(SUPPLIED PASSAGE)
**********
For Western dressage riders, the collection asked for at Second Level (Level 2) could prove to be a stumbling block. Historically, “collection” in Western horse gaits has been interpreted as a slowing of the horse through a reduction of energy or “impulsion.” While it will take a horse that is collected a bit longer to cover a measured distance than it would a horse who was moving in working jog, the difference is accomplished by a redirection of the energy, NOT reducing energy. This is not a secret, but it is where traditional dressage and Western dressage tend to divide.
Western traditionalists could point out that the Western horse has always been a working animal: work often required traveling vast distances, which meant riders spent a lot of hours in the saddle. It would only make sense that, if given a choice, a rider would prefer a horse whose movement was comfortable to sit on. One way to reduce the “bounce” in a horse's back is to decrease the amount of suspension in the horse's stride. The second way is to reduce impulsion (energy). This is what is commonly seen today in the Western dressage horse: reduced energy and slowed movement offer as “collection.” While reducing impulsion and suspension may make a horse easier to sit, it does not provide the basic education and physical strengthening the horse needs to produce correct Western dressage collection.
What a judge is looking for in collection is a show of contained energy (impulsion). The horse's hind feet step well under its body, resulting in the “lightening” (raising) of the horse's forehand. What most Western dressage riders are demonstrating with their horses is not a horse with a lightened forehand, but rather a horse that carries most of its weight on its forehand: the opposite of what is being called for in a collected gait. This can, at best, be given a 5 and should be given a 4 (insufficient) because no matter how slowly the horse is traveling, it is NOT demonstrating collection.
Collection can also makes a horse easier to sit, but the training process needed to achieve traditional collection needs impulsion. When impulsion is compressed, it produces power and suspension. To complete the “collection” process, the rider then uses her seat and/or weight aids, asking the horse to shift its weight to the rear legs so the hind legs carry more weight than they would if the horse were moving in a “working” (or extended) gait. To do this, the horse flexes all of the joints on the hind limbs equally (the desired goal) without a reduction of energy. This enables two things: 1) the horse can step under its body more easily and 2) it can then “lift” and “carry” its forehand as it moves forward over the ground. The front end being elevated makes a horse easier to maneuver and tends to extend soundness over the horse's lifetime. If the horse's back remains relaxed, the impulsion and suspension present in traditional collection are absorbed through the horse’s joints and a relaxed, swinging back. So for a good score in collection, the judge must see: engagement (lowering) of the horse's hind quarters through a flexing of the joints of the hind legs, a raising of the forehand, a hind foot stride that is well engaged under the horse's mass, a relaxed back, a supple poll and jaw, and a clear, steady, energetic tempo.
One question remains: If the horse in collection has not reduced its energy, why does it seem to be moving slower? It takes longer for a collected horse to cover a measured distance than a horse in working jog because the “shape” (movement of the legs) changes, going from “reaching” in the working jog (even more so in the extended jog) to an upward, rounded expression of its leg when in a collected frame. It is this additional upward articulation or movement that uses that “extra” energy (or impulsion), resulting in a “slowing” of the horse over the ground.
**********
(REQUIREMENTS)
a – Answer these questions about the passage on Western dressage collection, each from the text:
(i) According to the text, what are the two ways to reduce the "bounce" in a horse's back?
(ii) What score should a horse carrying most of its weight on its forehand receive, and what is the most it can be given?
(iii) Why does a collected horse take longer to cover a measured distance than a horse in working jog?
b – Continue the passage on Western dressage collection from the point where it ends.

(DATA LINES)
**********
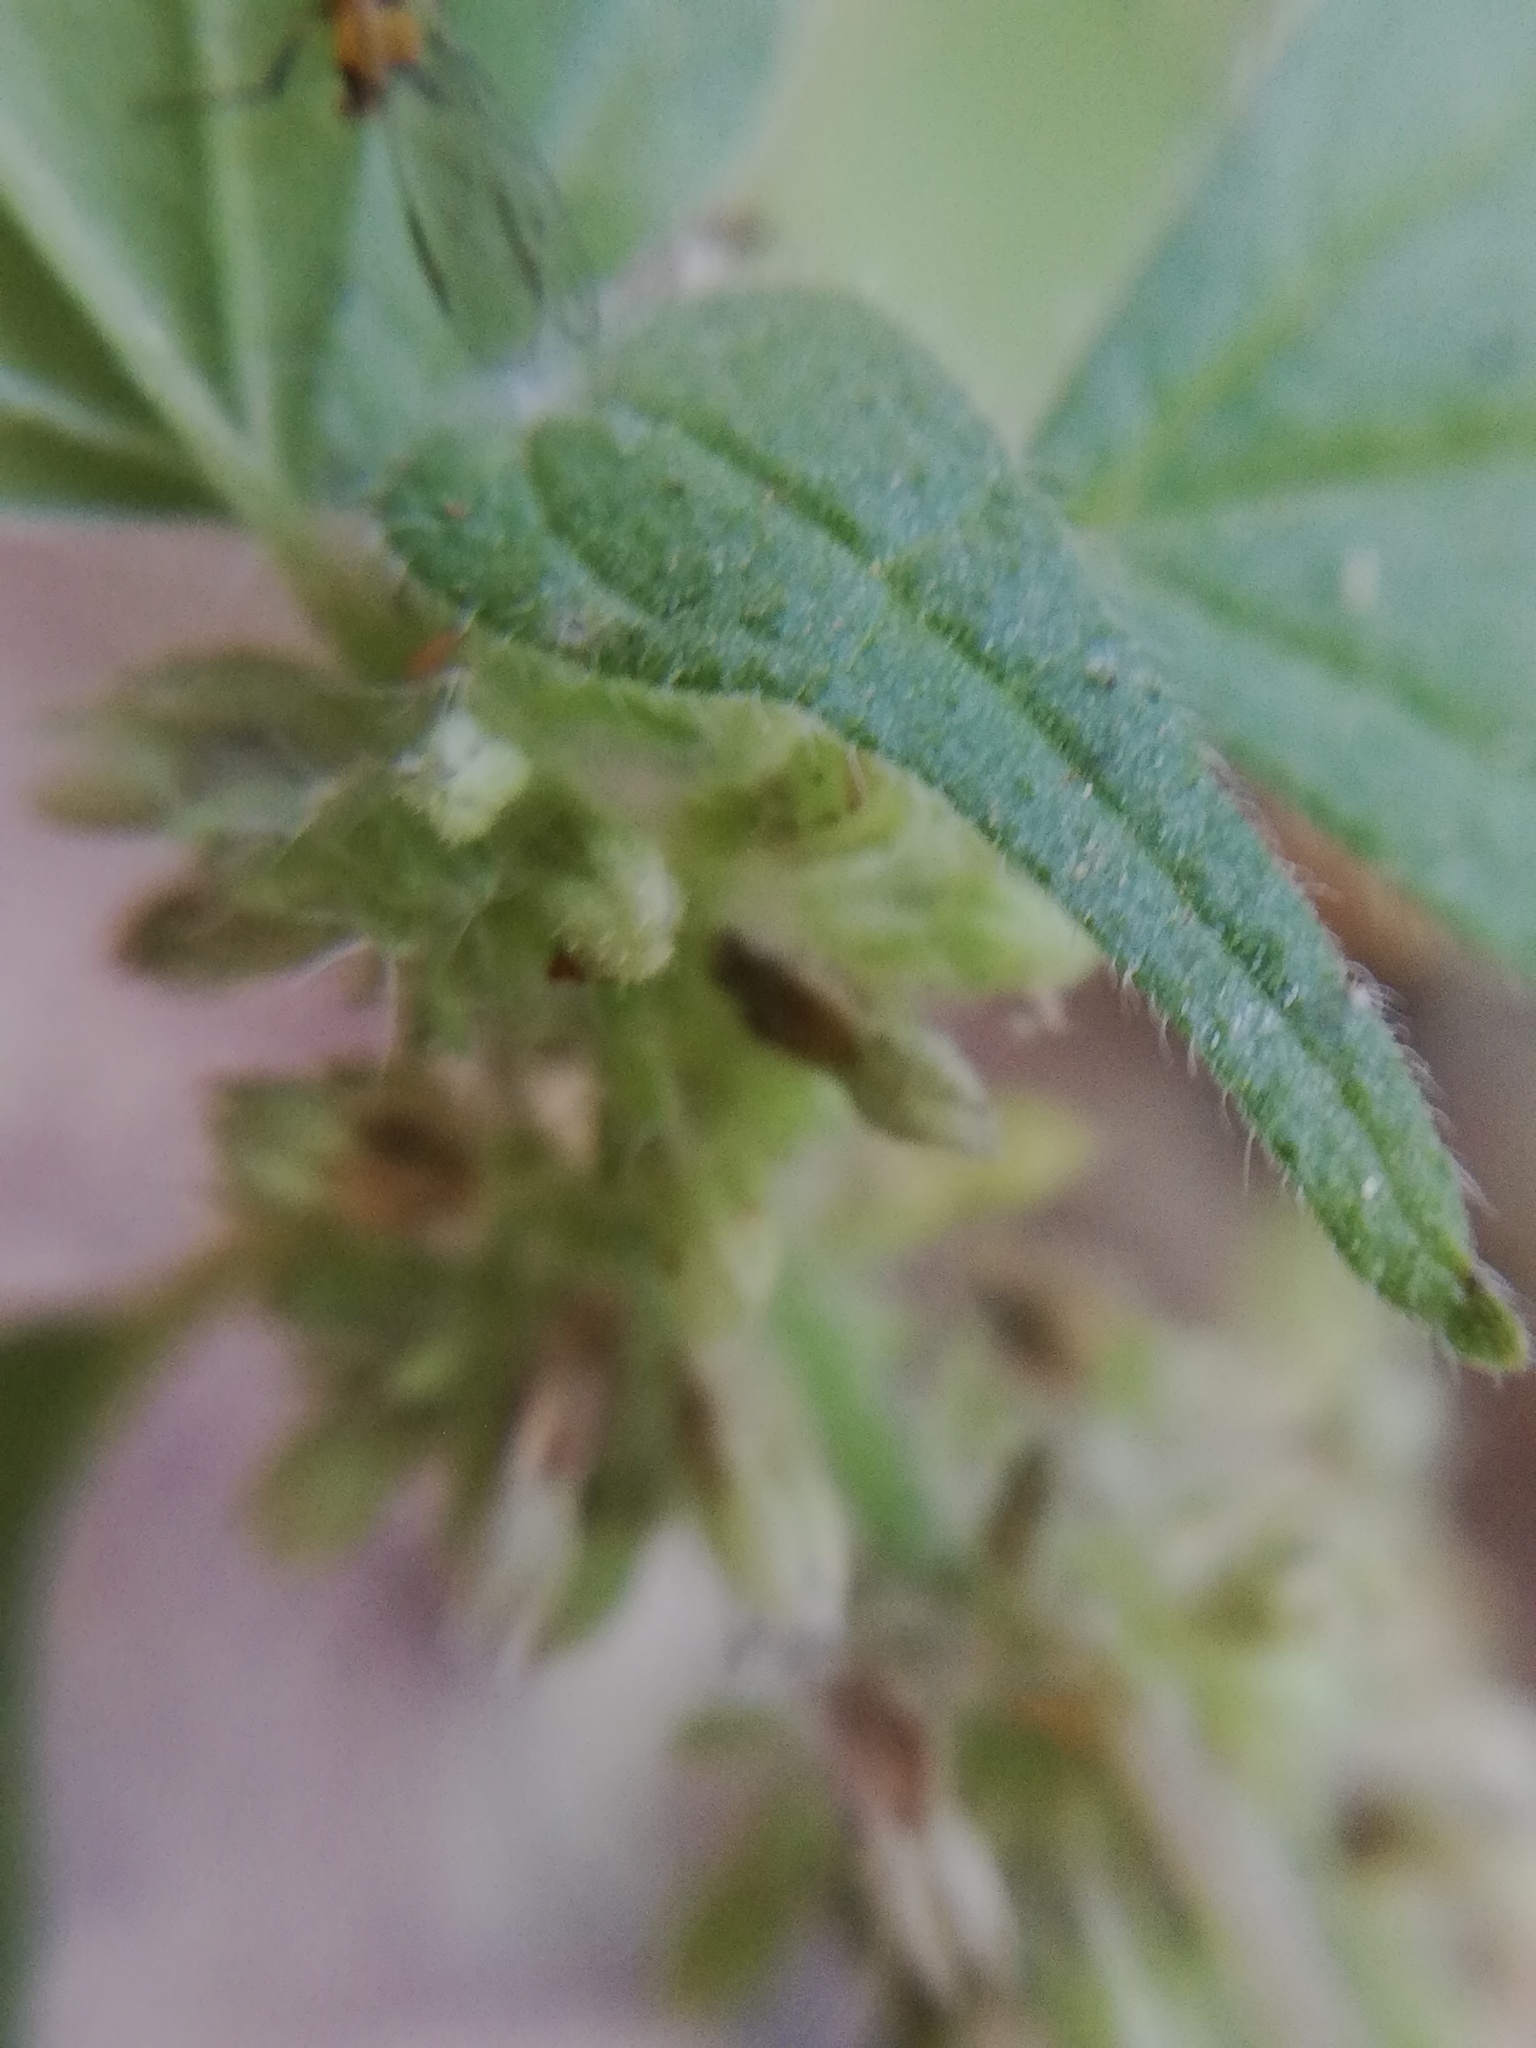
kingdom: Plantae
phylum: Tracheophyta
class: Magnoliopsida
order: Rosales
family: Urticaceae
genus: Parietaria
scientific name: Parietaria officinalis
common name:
**********
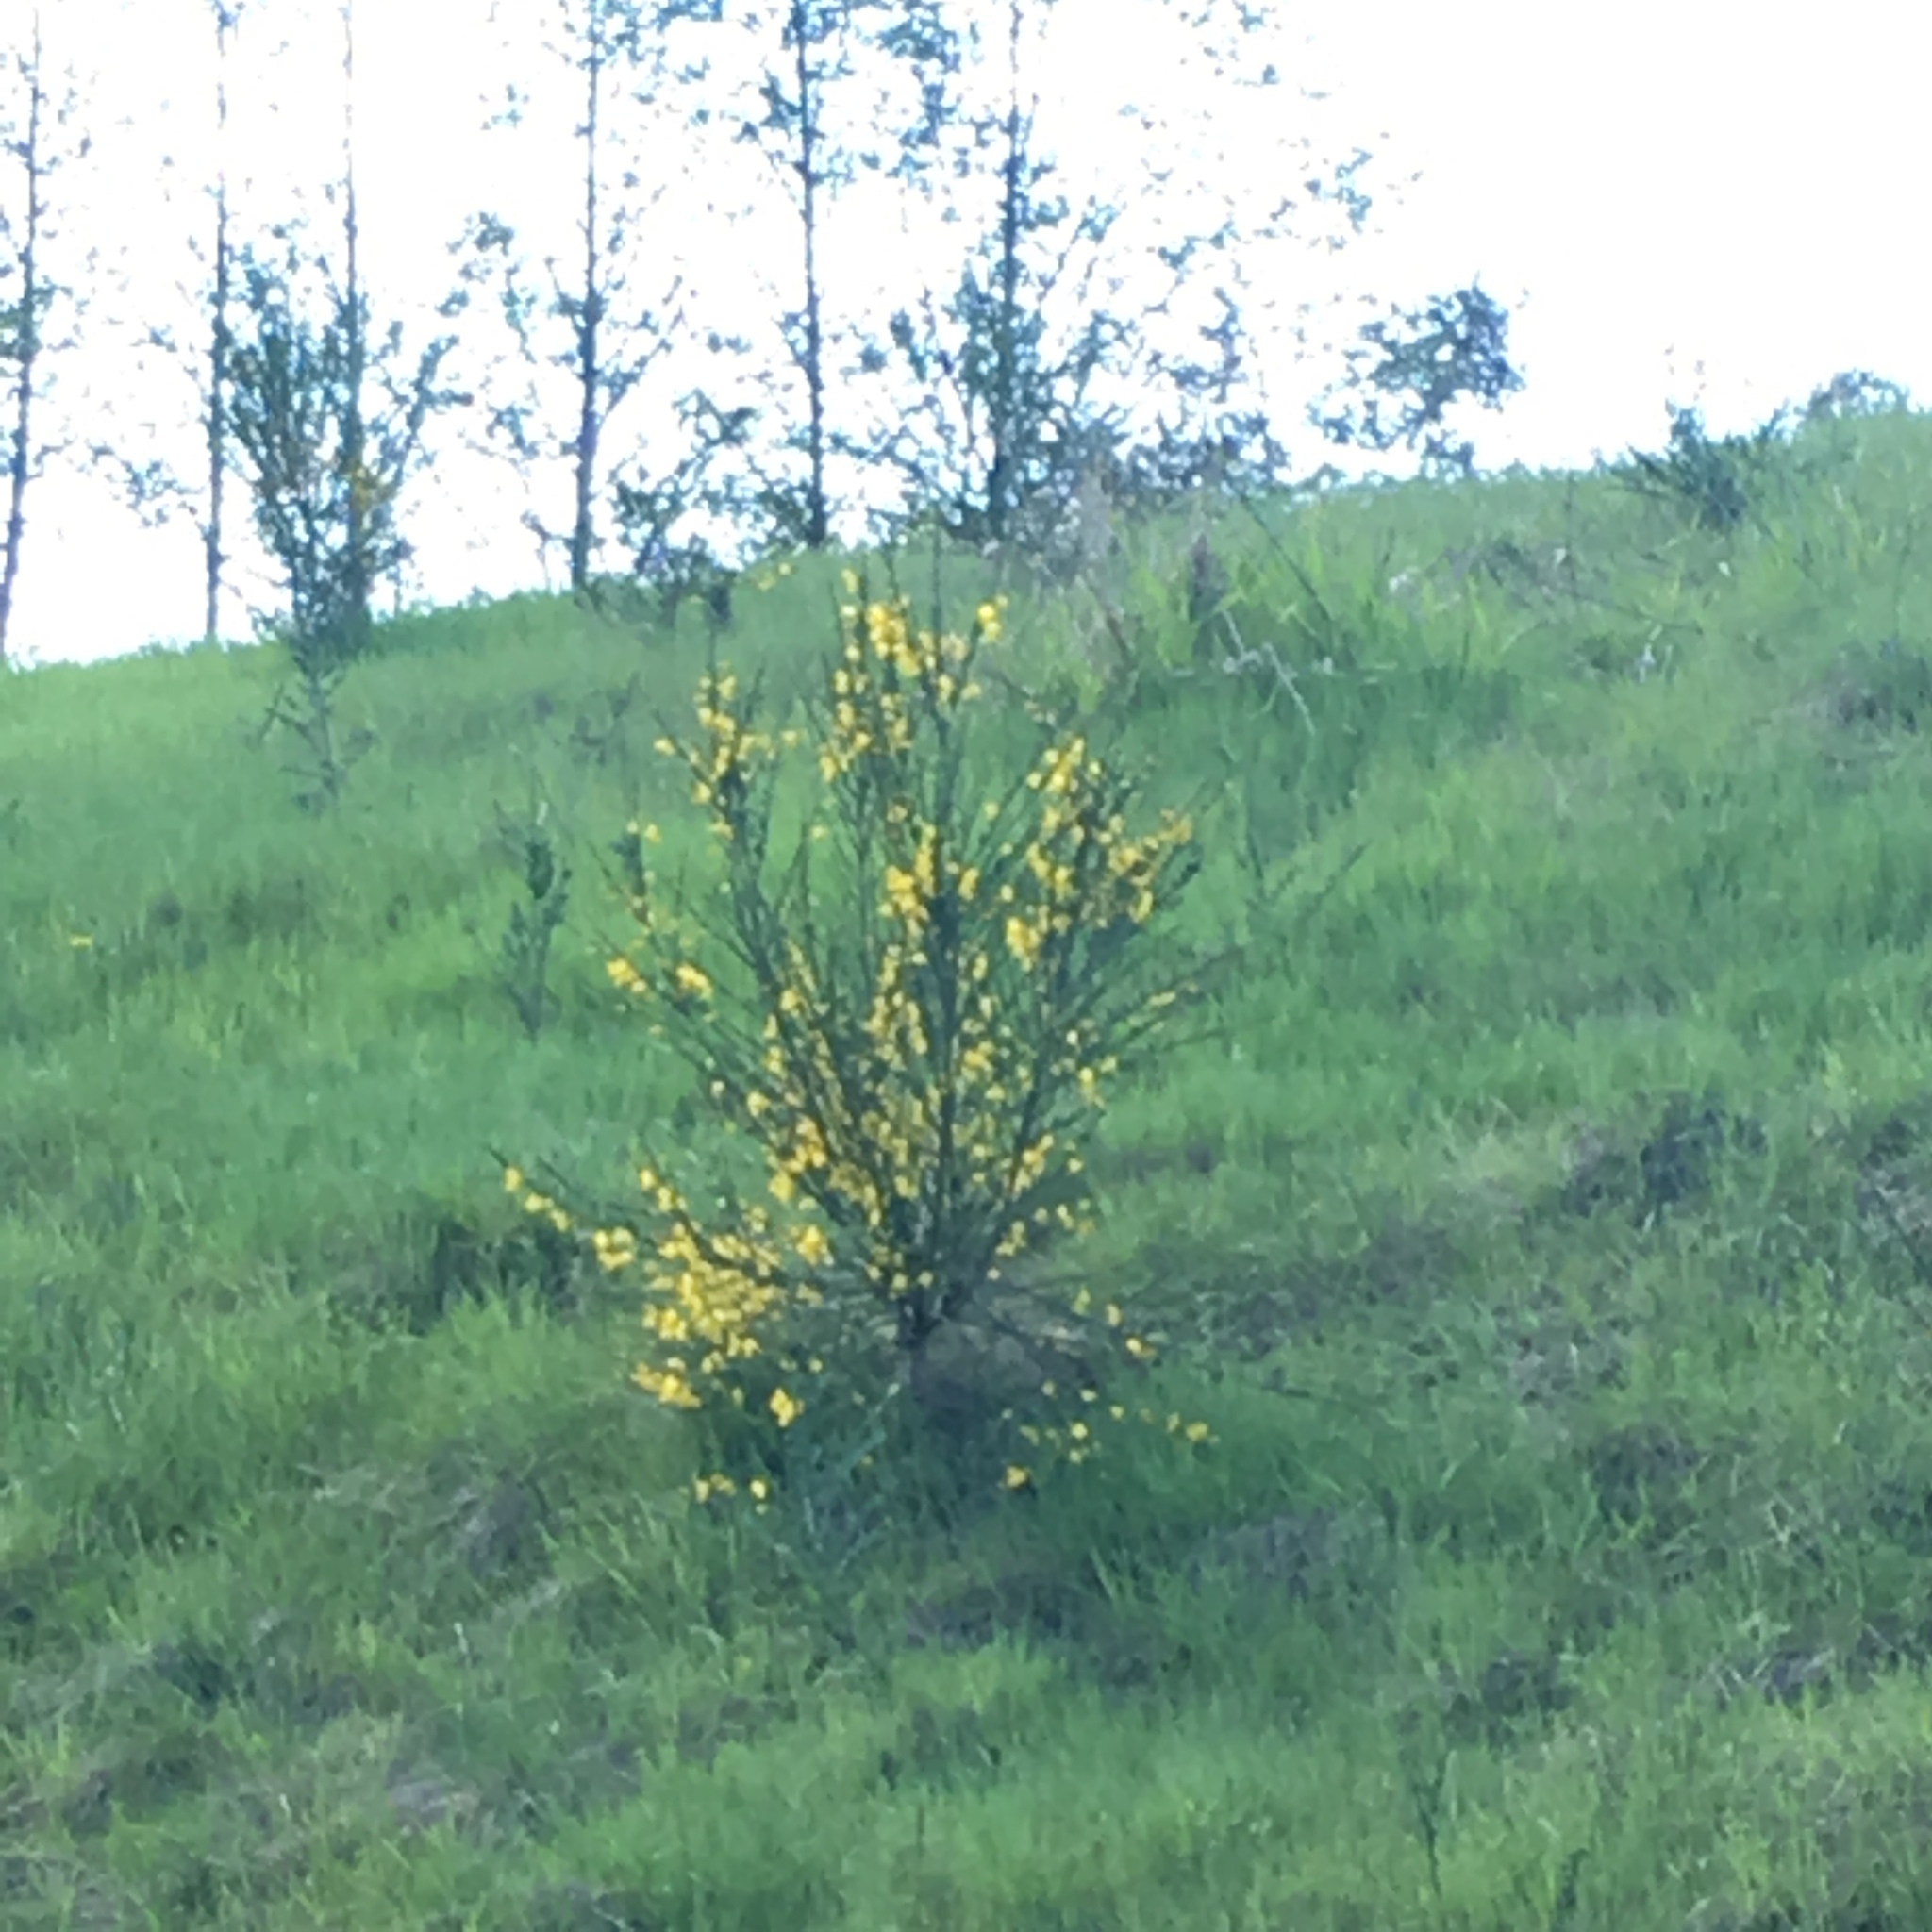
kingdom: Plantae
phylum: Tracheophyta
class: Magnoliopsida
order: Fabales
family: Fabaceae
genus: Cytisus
**********
(ANSWERS FOR THE TASKS)
a –
(i) Decreasing the amount of suspension in the horse's stride, and reducing impulsion (energy).
(ii) It should be given a 4 (insufficient) and can at best be given a 5.
(iii) The shape of the leg movement changes from reaching in the working jog to an upward, rounded expression in a collected frame. This additional upward articulation uses the extra energy, or impulsion, which slows the horse over the ground.

b –
Another aspect riders need to consider in order to produce good/correct collection is that a rider's legs ask for power or forward thrust, but that power does NOT automatically translated into speed! What does that mean exactly? It means that when you apply your legs evenly on both sides of your horse at the girth, you should be signaling your horse for more power. Power can be used to produce speed, but the leg aid should not automatically elicit speed. Why? Because power has more than one expression, and there are two additional aids, either or both of which should come into play in order to tell the horse when the increased power your leg asked for, is to be expressed as speed. What if the rider's legs “rev” the horse's engine, but the rider's seat and/or weight (torso position) do NOT tell the horse to increase its speed? If the horse obeys, he will increase his impulsion (thrust against the ground) and translate that impulsion into slightly higher, rounder steps. A compressed body with more power, rounder frame, lighter, more articulated and elegant steps, hindquarters lowered, hind feet stepping well under the body—now you have WESTERN DRESSAGE COLLECTION!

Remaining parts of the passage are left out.